Collection through existing pathology centres has the advantage of being easier to implement, and having a broad network of collection locations that can be utilised fairly rapidly. Disadvantages are that pathology centres are less flexible and study design may need to be adapted to this; for example, large numbers of fasting participants, designated appointment times and weekend collection may not be able to be accommodated. While response rates were 50% higher at dedicated clinics, compared to commercial pathology centres, the total weighted costs in this trial were 110% higher per invitee, and 40% higher per final participant, at the dedicated clinic versus the pathology centres.
The 45 and Up Study cohort is spread across NSW, with over 50% in rural and regional areas. It would not be practical to set up dedicated clinics to serve the entire cohort, especially in sparsely populated areas. Hence, in this case, a mixed method of collection is likely to be the most practical.

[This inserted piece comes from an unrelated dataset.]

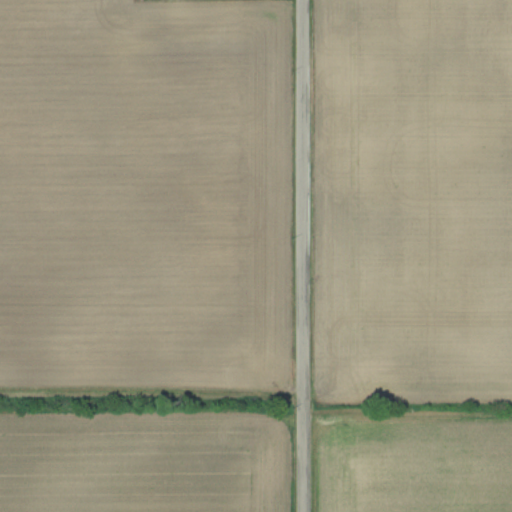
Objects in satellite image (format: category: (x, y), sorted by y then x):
road: (304, 256)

It is generally assumed that more specialised staff, experienced in the specific type of data collection entailed, will collect data that is of higher quality than less specialised or experienced staff. However, the assumption has not, to our knowledge, been tested empirically in the setting of a biobank. The dedicated clinics were set up for the sole purpose of collecting blood samples for research, in accordance with the trial protocol. Conversely, the pathology centres provide a general commercial service, collecting a range of biospecimens for various purposes (predominantly clinical) and according to different instructions. The pathology staff relied on trial participants bringing the Pathology Request Form with them, which provided specific instructions to the phlebotomist. We found no material differences in the physical measurements taken between the dedicated clinics, with more specialised staff, and those at the pathology centres, and biospecimen yields were close to or exceeded targets for the vast majority of participants. This suggests that specialisation beyond the basic training received by pathology centre staff for the purposes of this trial did not appear to be accompanied by a discernable improvement in data quality. If rolled out on a larger scale, specific training of staff at every commercial pathology centre may be impractical and the incidence of protocol deviations could potentially be greater, as there would be less awareness of the study amongst staff in a broad network of pathology centres. Hence, the findings observed here may represent a best-case scenario.